Snapping Out
July 22nd, 2008When you are near-constantly dealing with something like depression, if you are not careful you can just lapse into a sort of life-eating daze in which you may lose weeks at a time. Eventually (hopefully), something snaps you out of it. I’ve had that experience yet again this week and today I’m in a good state of mind, am getting things done, and feel unusually focused.
Part of it has to do, I think, with the introduction of some new ideas. I’m reading a book right now called The Da Vinci Method, which has some problems (mostly related to poor editing), but still manages to have some good ideas in it. On page 109 I found this:
Because the neurotic Da Vinci type, refuses to give his energy completely to his tasks, he becomes inwardly dissociative splitting off islands of this left over psychic energy. These islands of unused psychic energy - stolen from their proper expression - serve as a secret life reserve for that dark hour - the moment of death - in the delusional subconscious plan that one could hoard life and extend it this way. So instead of being fully alive and engaged in their present life the neurotic Da Vinci type will indulge in oversleeping, overeating and over-relaxing (in its various forms, which include sex, alcohol, drugs and procrastination) in order to stave off the fear of death for awhile, by believing he is making deposits into a life extending reserve, but this reserve does not exist.
Punctuation issues aside, this really came through quite clearly as I lain reading it in bed, putting off doing other things (you see where this is going?). It was followed up closely a few pages later on with, “…incompletion in the face of death is a waste of life.”
As cliché as it unfortunately usually comes across as sounding, being reminded of one’s mortality really is a good motivator. That said, it’s not the whole picture. If we only keep our morality in mind and nothing else, about the best we can hope for is a somewhat interesting life that was ultimately lived in some degree of desperation, always fearing the hand coming out of the darkness to pull us away from the light of living. Living in fear is bad. Seriously. Bad bad bad.
Martin Heidegger is quoted as having written, “If I take death into my life, acknowledge it, and face it squarely, I will free myself from the anxiety of death and the pettiness of life - and only then will I be free to become myself.”
Realizing our mortality is only the first step. Facing it fully and coming to terms with it must follow after the realization if we are to cast off the limitations placed on our lives by living in fear of our eventual and necessary end. It isn’t easy to do so, but from what I hear it’s worth the effort. If I eventually manage it, I’ll let the world know about the details.
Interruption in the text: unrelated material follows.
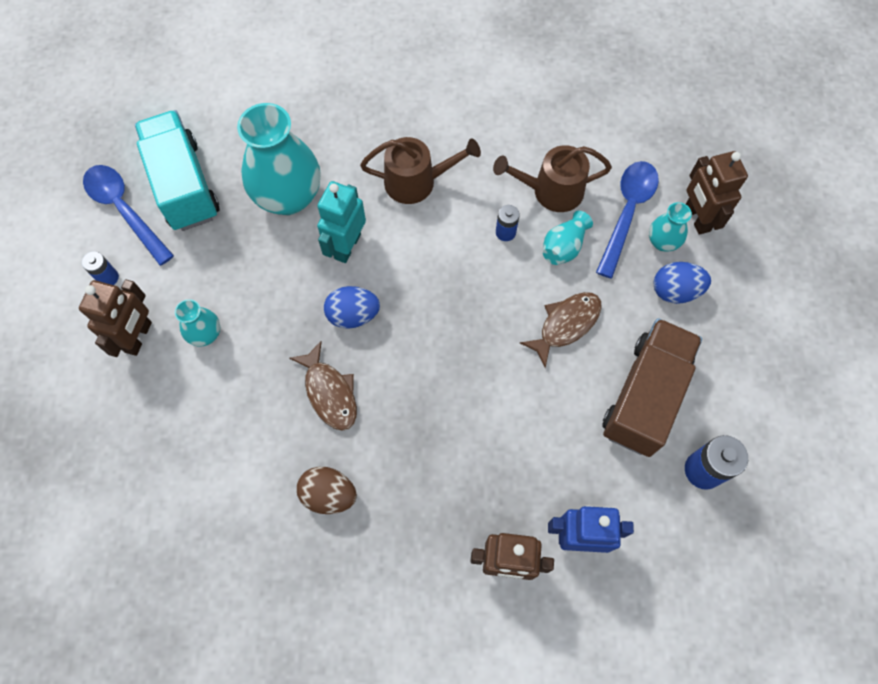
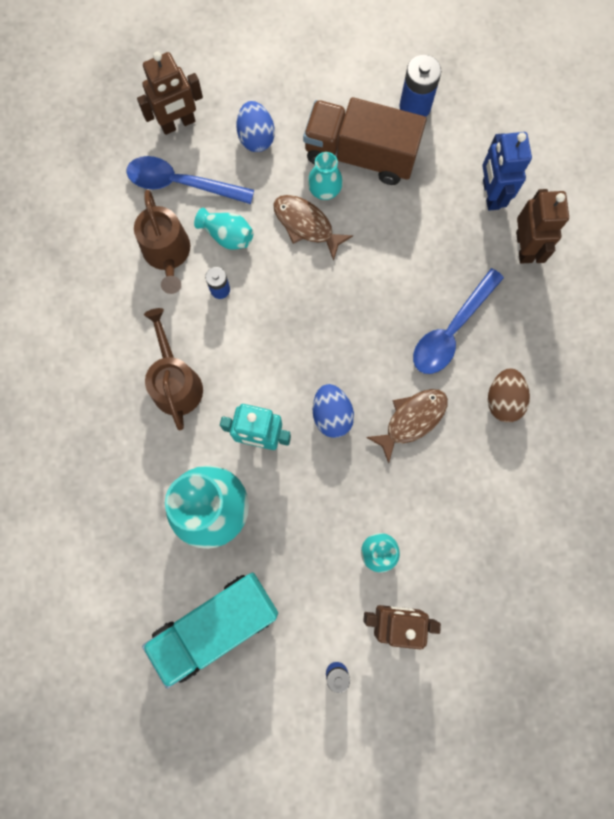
camera: 100 degrees left, 10 degrees up
(124, 210) = (256, 682): blue spoon -> blue spoon (451, 330)
(662, 242) = (208, 151): turquoise vase -> turquoise vase (324, 191)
A closely related matter is essentially a fear of life. This often seems to be the practical realization of the death-fear that handicaps most of us to some degree. We all have our insecurities, things we fear in everyday life. When our self-esteem is low and our self-worth with it, these insecurities can bloom on us like bacteria in overly-fertile waters, making the world around us and the act of living in it seem toxic. They overwhelm us and the whole thing snowballs.
Still, we have to resist the fear, work to neutralize and remove it from our lives. I don’t want to live my life in fear, afraid to open up and let my life happen at full throttle. The greatest of things in life cannot and will not come to us if we perpetually cower in the shadows. I reasonably know that even if I work at this immensely, there will probably always be some fear that remains around the edges, but even so I can’t let that stop me. As humans with a finite existence, we cannot let the fear stop us. We are wasting our time if we do.